What I learned from taking three online quizzes.

1.       National income accounting provides information about a nation's economic activities.
2.       To actually compute GDP, economists use the output-expenditure model. The model adds the output produced by the four sectors of the product market.
3.       Personal consumption expenditures include durable goods, nondurable goods, and services.
4.       Economists divide gross investment into two subcategories: fixed investment and inventory investment.
5.       Government transfer payments are not included when calculating government purchases. Transfer payments include Social Security payments and various types of government aid.
6.       To measure changes in prices over time, economists use price indexes.
7.       Barter transactions, housework, and do-it-yourself home repairs are examples of nonmarket activities.

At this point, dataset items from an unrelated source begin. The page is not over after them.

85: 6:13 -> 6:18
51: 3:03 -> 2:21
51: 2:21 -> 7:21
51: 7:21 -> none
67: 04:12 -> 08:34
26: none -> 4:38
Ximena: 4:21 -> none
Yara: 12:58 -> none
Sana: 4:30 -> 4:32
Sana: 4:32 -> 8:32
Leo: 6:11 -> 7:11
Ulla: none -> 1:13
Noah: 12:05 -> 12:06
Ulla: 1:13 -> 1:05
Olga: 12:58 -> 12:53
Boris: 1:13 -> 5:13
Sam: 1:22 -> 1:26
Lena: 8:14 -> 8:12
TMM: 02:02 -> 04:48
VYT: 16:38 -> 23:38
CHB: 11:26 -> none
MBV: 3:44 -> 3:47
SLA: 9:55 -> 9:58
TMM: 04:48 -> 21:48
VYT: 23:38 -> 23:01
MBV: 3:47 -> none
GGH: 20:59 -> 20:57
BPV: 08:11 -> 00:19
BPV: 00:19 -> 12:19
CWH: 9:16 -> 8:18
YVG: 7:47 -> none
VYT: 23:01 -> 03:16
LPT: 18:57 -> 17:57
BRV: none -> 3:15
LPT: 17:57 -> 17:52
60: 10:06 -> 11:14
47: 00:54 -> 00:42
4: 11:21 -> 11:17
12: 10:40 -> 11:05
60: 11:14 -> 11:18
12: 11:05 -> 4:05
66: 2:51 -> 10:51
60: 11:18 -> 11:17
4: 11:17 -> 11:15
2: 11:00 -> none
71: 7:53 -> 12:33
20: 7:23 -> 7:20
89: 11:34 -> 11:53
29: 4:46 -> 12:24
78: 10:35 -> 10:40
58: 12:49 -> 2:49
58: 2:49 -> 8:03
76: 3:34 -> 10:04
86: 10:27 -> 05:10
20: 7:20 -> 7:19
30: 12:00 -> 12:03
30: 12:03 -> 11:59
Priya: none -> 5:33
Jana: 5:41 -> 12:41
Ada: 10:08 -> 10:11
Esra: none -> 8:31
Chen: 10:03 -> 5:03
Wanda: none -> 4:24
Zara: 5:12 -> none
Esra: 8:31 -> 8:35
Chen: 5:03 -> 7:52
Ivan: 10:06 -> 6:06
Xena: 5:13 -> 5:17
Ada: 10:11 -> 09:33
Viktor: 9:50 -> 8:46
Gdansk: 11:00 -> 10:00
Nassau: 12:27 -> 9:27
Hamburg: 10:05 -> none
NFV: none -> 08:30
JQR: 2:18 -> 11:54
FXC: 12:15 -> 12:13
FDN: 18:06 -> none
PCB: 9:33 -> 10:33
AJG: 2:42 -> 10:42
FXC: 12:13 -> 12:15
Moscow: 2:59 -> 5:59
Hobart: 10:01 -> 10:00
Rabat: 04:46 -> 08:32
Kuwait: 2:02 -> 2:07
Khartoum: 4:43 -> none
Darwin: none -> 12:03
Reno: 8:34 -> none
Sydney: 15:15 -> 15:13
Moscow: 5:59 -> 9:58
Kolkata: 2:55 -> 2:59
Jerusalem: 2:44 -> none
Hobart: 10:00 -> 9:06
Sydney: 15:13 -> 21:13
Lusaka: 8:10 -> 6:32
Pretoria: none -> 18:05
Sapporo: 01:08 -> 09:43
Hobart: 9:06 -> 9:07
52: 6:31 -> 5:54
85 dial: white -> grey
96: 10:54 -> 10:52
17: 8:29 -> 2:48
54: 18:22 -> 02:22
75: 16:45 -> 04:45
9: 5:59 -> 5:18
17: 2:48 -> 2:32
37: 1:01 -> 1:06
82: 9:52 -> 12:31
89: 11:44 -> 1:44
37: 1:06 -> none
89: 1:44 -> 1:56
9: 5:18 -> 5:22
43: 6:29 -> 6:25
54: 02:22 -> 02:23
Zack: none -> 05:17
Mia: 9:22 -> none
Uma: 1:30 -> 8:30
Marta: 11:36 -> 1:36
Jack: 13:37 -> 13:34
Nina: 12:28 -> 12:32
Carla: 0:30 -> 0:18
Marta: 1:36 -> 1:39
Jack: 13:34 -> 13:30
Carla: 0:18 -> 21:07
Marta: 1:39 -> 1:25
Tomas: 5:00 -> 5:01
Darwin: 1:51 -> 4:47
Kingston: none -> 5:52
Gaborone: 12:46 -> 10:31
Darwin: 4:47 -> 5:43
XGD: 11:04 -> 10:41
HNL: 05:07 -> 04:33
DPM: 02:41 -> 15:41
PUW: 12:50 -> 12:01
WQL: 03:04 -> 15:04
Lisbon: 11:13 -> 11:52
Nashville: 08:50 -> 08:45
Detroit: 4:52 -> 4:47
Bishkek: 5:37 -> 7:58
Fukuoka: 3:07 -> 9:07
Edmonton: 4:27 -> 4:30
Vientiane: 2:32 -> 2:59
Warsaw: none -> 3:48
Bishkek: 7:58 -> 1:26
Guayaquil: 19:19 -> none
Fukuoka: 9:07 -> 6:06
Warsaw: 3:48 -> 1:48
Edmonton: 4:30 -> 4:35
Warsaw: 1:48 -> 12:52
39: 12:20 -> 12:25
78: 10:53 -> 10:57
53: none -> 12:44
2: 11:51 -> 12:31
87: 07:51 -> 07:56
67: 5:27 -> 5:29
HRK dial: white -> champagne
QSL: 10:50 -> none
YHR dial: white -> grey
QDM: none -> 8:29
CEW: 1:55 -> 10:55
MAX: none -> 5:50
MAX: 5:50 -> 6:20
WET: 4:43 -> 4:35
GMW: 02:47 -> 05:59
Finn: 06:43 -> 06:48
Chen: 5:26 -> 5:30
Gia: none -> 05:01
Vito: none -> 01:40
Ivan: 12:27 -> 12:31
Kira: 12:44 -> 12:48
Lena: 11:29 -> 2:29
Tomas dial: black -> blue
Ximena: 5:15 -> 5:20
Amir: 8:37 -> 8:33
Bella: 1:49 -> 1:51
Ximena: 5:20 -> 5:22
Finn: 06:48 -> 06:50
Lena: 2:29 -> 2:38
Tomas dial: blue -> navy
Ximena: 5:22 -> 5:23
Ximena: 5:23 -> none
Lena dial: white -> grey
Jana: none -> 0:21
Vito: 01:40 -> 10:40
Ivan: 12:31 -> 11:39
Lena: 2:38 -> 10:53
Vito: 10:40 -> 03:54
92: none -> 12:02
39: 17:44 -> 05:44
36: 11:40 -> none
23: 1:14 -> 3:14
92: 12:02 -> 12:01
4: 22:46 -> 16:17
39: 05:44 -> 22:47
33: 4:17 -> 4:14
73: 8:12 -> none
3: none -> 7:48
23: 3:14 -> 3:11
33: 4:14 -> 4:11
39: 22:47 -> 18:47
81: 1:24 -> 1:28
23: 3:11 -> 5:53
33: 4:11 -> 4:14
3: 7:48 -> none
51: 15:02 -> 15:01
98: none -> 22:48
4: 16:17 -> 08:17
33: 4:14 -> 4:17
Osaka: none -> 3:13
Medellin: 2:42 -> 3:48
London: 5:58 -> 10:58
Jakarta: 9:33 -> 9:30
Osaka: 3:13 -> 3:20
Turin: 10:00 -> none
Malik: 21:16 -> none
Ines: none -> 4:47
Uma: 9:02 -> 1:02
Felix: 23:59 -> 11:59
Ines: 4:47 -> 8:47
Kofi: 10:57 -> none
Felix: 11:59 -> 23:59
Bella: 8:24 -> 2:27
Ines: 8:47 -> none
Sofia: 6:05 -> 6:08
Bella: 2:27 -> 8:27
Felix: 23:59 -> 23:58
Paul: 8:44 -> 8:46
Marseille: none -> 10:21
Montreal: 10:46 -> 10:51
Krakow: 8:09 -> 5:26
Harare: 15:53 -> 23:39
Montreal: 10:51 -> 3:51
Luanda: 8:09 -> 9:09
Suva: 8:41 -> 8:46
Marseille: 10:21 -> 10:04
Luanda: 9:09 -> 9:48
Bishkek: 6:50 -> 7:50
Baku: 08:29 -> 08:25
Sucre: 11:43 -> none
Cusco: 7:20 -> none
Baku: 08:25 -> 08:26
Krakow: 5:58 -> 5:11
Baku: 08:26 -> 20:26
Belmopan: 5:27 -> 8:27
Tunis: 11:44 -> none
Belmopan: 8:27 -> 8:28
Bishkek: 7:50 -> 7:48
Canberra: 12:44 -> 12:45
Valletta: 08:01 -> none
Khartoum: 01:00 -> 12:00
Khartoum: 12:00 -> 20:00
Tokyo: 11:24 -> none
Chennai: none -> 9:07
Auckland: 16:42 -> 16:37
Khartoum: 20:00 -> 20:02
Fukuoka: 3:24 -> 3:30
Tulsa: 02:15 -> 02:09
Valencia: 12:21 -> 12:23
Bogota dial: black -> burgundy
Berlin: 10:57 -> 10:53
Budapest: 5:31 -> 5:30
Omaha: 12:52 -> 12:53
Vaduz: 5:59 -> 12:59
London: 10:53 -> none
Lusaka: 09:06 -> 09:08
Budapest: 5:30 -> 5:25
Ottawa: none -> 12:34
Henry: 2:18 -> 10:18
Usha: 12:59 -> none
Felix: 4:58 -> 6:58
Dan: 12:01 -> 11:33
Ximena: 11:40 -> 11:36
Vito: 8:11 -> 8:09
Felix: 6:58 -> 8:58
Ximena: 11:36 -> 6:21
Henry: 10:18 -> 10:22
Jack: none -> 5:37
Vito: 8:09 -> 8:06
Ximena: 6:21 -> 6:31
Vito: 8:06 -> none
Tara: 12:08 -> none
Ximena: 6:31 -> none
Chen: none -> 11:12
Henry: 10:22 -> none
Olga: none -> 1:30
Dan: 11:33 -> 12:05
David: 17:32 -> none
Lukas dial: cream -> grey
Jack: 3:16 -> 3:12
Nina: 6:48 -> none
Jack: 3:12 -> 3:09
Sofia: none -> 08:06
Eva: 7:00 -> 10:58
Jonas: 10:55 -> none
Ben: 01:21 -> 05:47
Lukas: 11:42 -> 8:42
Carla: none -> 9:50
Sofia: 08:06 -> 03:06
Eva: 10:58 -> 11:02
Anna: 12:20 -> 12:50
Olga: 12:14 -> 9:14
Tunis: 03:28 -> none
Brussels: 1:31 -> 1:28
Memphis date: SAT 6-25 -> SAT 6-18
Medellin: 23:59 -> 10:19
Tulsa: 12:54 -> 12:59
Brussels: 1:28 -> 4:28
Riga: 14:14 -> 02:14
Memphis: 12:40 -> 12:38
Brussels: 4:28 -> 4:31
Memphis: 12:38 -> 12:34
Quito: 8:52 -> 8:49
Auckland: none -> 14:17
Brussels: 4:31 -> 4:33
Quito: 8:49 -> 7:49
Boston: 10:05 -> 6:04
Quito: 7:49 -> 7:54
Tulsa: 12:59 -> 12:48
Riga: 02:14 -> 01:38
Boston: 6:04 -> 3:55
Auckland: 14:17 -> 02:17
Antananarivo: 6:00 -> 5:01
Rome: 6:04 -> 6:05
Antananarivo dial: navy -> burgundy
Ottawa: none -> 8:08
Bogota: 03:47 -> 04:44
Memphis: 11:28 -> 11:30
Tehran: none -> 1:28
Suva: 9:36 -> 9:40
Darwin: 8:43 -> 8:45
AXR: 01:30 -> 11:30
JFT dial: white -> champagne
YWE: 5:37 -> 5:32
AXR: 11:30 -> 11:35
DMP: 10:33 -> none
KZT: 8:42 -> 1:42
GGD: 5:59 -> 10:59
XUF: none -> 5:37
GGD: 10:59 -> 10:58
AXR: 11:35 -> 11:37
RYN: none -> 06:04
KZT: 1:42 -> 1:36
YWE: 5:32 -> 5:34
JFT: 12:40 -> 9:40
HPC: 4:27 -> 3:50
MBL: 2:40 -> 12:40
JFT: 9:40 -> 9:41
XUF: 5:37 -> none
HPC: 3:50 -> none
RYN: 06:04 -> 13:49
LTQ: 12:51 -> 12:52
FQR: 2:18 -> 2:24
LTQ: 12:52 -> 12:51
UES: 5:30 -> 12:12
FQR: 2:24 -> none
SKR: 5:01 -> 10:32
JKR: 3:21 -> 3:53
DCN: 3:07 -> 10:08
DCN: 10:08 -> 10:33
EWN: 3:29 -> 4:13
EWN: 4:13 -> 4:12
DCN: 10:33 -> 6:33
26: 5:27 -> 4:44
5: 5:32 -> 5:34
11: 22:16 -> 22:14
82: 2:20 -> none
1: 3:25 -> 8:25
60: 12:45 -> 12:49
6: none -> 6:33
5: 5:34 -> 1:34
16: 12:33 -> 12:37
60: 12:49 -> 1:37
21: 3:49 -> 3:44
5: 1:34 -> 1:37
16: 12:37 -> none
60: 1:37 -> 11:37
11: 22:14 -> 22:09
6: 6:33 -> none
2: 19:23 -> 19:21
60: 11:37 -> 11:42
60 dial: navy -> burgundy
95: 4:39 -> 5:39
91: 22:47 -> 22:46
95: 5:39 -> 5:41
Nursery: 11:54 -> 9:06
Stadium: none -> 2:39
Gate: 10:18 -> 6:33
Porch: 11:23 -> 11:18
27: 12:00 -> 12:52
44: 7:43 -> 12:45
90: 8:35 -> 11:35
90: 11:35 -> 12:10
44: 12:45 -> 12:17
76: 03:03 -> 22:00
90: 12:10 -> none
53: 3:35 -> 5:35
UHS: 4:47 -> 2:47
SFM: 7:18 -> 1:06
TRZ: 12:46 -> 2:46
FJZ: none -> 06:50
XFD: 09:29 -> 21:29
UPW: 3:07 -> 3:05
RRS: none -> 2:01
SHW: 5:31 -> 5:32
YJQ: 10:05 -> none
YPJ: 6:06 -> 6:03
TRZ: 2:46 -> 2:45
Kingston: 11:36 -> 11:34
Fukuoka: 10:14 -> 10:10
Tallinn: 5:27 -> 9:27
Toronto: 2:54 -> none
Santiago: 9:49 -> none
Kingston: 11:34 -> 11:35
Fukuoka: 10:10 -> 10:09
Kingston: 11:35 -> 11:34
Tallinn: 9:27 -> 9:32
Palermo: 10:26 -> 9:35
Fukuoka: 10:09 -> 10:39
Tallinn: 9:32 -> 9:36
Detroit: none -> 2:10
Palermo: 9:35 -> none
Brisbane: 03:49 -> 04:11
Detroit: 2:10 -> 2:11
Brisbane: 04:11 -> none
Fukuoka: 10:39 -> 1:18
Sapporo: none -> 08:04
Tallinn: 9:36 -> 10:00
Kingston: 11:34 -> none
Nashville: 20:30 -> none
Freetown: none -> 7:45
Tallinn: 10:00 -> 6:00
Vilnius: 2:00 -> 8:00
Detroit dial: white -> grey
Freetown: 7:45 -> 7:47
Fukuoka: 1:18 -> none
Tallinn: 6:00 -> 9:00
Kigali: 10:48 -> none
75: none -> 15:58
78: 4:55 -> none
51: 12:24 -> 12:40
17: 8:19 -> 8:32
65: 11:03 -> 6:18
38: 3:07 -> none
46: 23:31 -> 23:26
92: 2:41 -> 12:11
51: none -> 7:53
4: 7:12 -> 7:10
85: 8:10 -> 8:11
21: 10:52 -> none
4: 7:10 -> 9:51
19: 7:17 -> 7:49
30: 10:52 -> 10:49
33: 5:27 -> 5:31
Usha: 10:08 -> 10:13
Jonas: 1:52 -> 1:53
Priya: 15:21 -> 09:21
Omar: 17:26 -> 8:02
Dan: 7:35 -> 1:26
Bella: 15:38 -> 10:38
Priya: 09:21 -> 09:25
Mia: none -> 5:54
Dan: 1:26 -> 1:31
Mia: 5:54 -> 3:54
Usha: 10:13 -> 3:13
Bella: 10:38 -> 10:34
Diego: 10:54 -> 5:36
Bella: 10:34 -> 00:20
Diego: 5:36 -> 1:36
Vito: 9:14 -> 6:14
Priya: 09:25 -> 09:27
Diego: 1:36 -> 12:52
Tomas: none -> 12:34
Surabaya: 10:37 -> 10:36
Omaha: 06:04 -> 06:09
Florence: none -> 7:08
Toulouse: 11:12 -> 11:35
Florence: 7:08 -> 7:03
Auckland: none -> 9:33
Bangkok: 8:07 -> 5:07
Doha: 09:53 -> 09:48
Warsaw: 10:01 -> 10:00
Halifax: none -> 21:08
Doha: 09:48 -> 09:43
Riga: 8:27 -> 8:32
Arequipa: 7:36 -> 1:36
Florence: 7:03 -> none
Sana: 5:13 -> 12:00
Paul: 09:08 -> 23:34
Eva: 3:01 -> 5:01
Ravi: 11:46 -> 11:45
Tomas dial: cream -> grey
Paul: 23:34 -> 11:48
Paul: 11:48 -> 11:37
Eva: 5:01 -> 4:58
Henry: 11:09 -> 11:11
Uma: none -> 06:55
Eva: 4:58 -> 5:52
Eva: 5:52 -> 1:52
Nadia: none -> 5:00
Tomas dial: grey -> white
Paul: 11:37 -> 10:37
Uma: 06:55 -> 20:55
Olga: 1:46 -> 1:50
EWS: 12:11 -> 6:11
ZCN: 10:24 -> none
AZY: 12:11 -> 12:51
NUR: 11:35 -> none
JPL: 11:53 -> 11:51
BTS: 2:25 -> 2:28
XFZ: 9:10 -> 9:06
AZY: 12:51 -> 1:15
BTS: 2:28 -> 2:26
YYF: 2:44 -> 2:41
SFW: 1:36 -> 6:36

Transactions that do not involve money and are not recorded are nonmarket activities.
8.       To calculate national income, economists subtract subsidies and indirect taxes from net national product.
9.       The business cycle is divided into four stages.
10.   The contraction phase is a period of business slowdown.
11.   Many economists agree that the level of business investment, availability of money and credit, expectations about future economic activity, and external factors affect the business cycle.
12.   Coincident indicators change as the economy moves from one phase of the business cycle to another.
13.   Lagging indicators help economists predict the duration of economic upturns or downturns.
14.   Economic indicators are collected by the U.S. Department of Commerce.
15.   Capital deepening is an increase in the amount of capital goods available per worker.